■ **Work required**
Find each line below that contains the word "printing" and copy those lines.

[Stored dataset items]
⁂

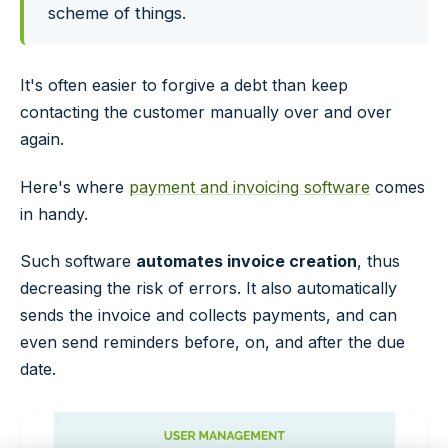
scheme of things.
It's often easier to forgive a debt than keep
contacting the customer manually over and over
again.
Here's where
payment and invoicing software
comes
in handy.
Such software
automates invoice creation
, thus
decreasing the risk of errors. It also automatically
sends the invoice and collects payments, and can
even send reminders before, on, and after the due
date.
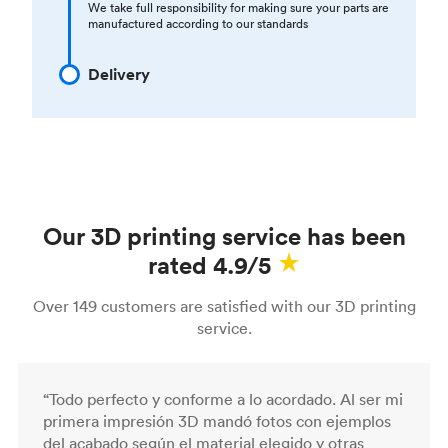
We take full responsibility for making sure your parts are
manufactured according to our standards
Delivery
Our 3D printing service has been
rated 4.9/5
Over 149 customers are satisfied with our 3D printing
service.
“Todo perfecto y conforme a lo acordado. Al ser mi
primera impresión 3D mandó fotos con ejemplos
del acabado según el material elegido y otras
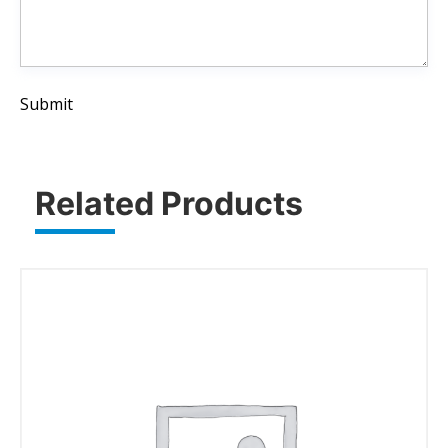
Submit
Related Products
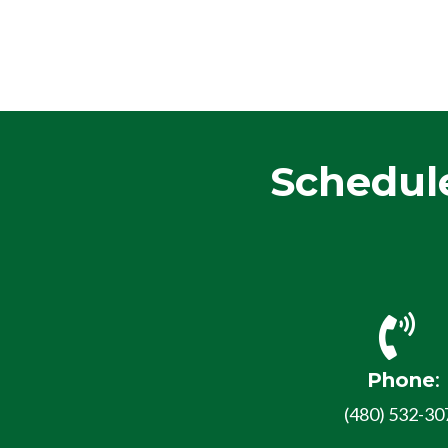
Schedul
Phone
:
(480) 532-30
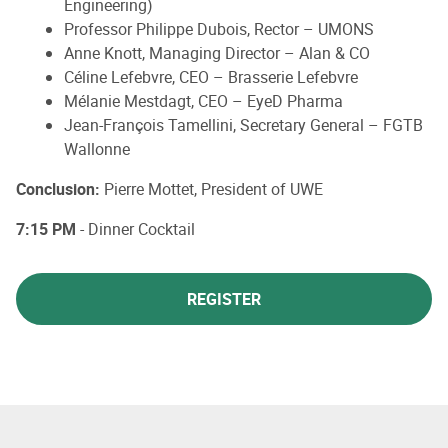
Engineering)
Professor Philippe Dubois, Rector – UMONS
Anne Knott, Managing Director – Alan & CO
Céline Lefebvre, CEO – Brasserie Lefebvre
Mélanie Mestdagt, CEO – EyeD Pharma
Jean-François Tamellini, Secretary General – FGTB
Wallonne
Conclusion:
Pierre Mottet, President of UWE
7:15 PM
- Dinner Cocktail
REGISTER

⁂

■ **Response box**
Our 3D printing service has been
Over 149 customers are satisfied with our 3D printing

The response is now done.